Continue the passage classifying international investments, beginning after its final sentence on mixed enterprises.

::: Provided text :::

I. Long-maturity and Short-maturity Investments. From the standpoint of the number of months or years which are contemplated as the duration of a particular capital placement, international investments may be classified into long-term and short-term. The first, only, are the subject of this book. Examples of long-term investment are: the building of railroads, plantations, or industrial enterprises, or the purchase of bonds and stocks of such enterprises. Long-term transactions relate to what is spoken of as the "capital market," and long-term securities are handled by investment banks. Short-term transactions, on the other hand, are associated with the "money market" or the market for "funds"; they are the chief business of commercial banks as distinguished from investment banks. They typically involve loans to importers and exporters for the financing of goods in shipment---a matter of thirty or ninety days, perhaps; deposits in foreign banks, which may be withdrawn at will or after notice; investments in acceptances, brokers' loans, treasury certificates, and the discounting of commercial paper. Short-term international investments have played an important rôle in the international problems of the post-war era, politically and economically. Especially in times of currency uncertainty the presence of enormous sums of highly mobile capital which may move suddenly from one country to another has presented baffling difficulties to finance ministers and central bankers, and the threat of such movements has been employed as a political weapon. This interesting field of inquiry must be left, however, to other investigators. The remaining classifications which follow are intended to fit long-term international investments only.

II. Governmental and Private Investments. The public or private status of those who send capital abroad or receive it from abroad obviously has a direct bearing upon the political implications of the investment. From this point of view we may usefully distinguish four main types of international investment and two hybrid types which are combinations of some of the first four:

1. Intergovernmental loans.

2. Loans by private persons to foreign governments.

3. Governmental investments in enterprises outside the government's own territory.

4. Investments by private persons in private ventures or loans to private persons abroad.

5. (First hybrid type.) Investments by private persons in foreign ventures, with a subsidy or guarantee from (5a) the government of the capital-receiving country, or (5b) the government of the capital-providing country.

6. (Second hybrid type.) Mixed enterprises---i.e., corporate organizations in which voting stock is held by one or more governments as well as by private persons.

::: Raw data :::

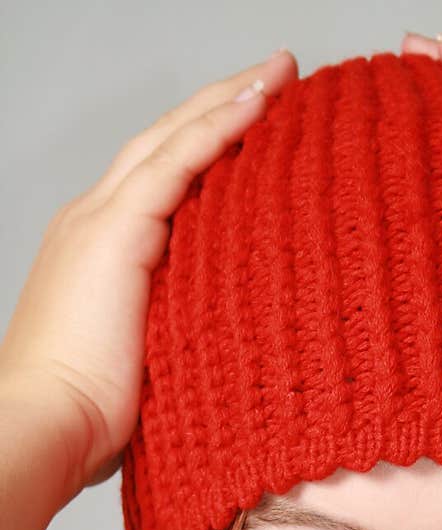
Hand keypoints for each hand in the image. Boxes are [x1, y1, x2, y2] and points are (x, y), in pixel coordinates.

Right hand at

:::

- Solved problem -
Types 1, 2, and 3 are not dealt with in this book. Attention is concentrated upon type 4 (which defines the rather special sense in which the term "private investments" is used in this book), and upon the hybrid types, 5 and 6. The first justification for this somewhat arbitrary delimitation of the field of study is the practical one that an individual investigator, confronted with the voluminous, thinly scattered, and unassembled source material relevant to the politics of international investment, must concentrate his interests somehow. This study might have been restricted to one region.---for example, the politics of foreign investment in China, or Mexico, or Persia, or Latin America, including both private and governmental investments. Or it might have centered on the investment politics of the United States, or France, or Great Britain. It has been chosen, instead, not to limit the geographical scope of the investigation, but to exclude some types of investment in order to concentrate on others. This seemed to offer certain advantages for purposes of reaching objective generalizations based on the comparison of many specific cases. The second justification for this choice is that loans to governments, having relatively direct and obvious political implications, have received more attention from writers in this field than have "private" investments.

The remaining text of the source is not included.